*** Input ***

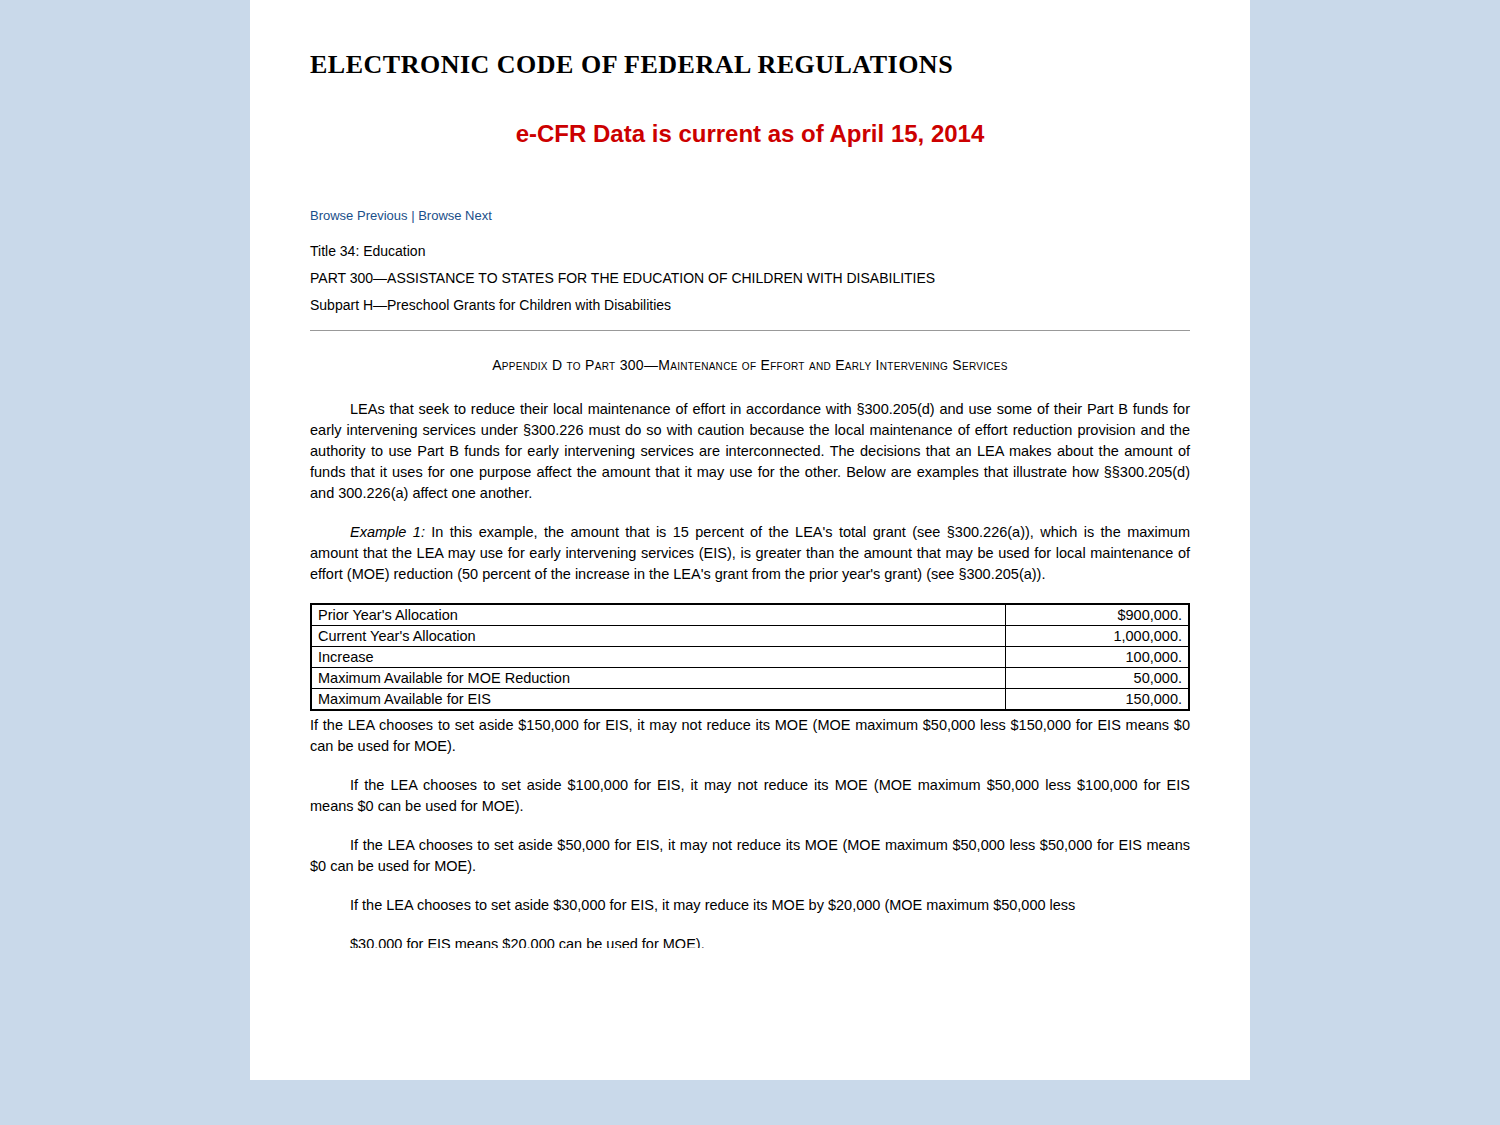ELECTRONIC CODE OF FEDERAL REGULATIONS
e-CFR Data is current as of April 15, 2014
Browse Previous | Browse Next
Title 34: Education
PART 300—ASSISTANCE TO STATES FOR THE EDUCATION OF CHILDREN WITH DISABILITIES
Subpart H—Preschool Grants for Children with Disabilities
Appendix D to Part 300—Maintenance of Effort and Early Intervening Services
LEAs that seek to reduce their local maintenance of effort in accordance with §300.205(d) and use some of their Part B funds for early intervening services under §300.226 must do so with caution because the local maintenance of effort reduction provision and the authority to use Part B funds for early intervening services are interconnected. The decisions that an LEA makes about the amount of funds that it uses for one purpose affect the amount that it may use for the other. Below are examples that illustrate how §§300.205(d) and 300.226(a) affect one another.
Example 1: In this example, the amount that is 15 percent of the LEA's total grant (see §300.226(a)), which is the maximum amount that the LEA may use for early intervening services (EIS), is greater than the amount that may be used for local maintenance of effort (MOE) reduction (50 percent of the increase in the LEA's grant from the prior year's grant) (see §300.205(a)).
| Prior Year's Allocation | $900,000. |
| Current Year's Allocation | 1,000,000. |
| Increase | 100,000. |
| Maximum Available for MOE Reduction | 50,000. |
| Maximum Available for EIS | 150,000. |
If the LEA chooses to set aside $150,000 for EIS, it may not reduce its MOE (MOE maximum $50,000 less $150,000 for EIS means $0 can be used for MOE).
If the LEA chooses to set aside $100,000 for EIS, it may not reduce its MOE (MOE maximum $50,000 less $100,000 for EIS means $0 can be used for MOE).
If the LEA chooses to set aside $50,000 for EIS, it may not reduce its MOE (MOE maximum $50,000 less $50,000 for EIS means $0 can be used for MOE).
If the LEA chooses to set aside $30,000 for EIS, it may reduce its MOE by $20,000 (MOE maximum $50,000 less
$30,000 for EIS means $20,000 can be used for MOE).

*** End of Input ***

- Problem to work on:
Each line of the data that contains "Available" belongs in the answer.

- Response below:
| Maximum Available for MOE Reduction | 50,000. |
| Maximum Available for EIS | 150,000. |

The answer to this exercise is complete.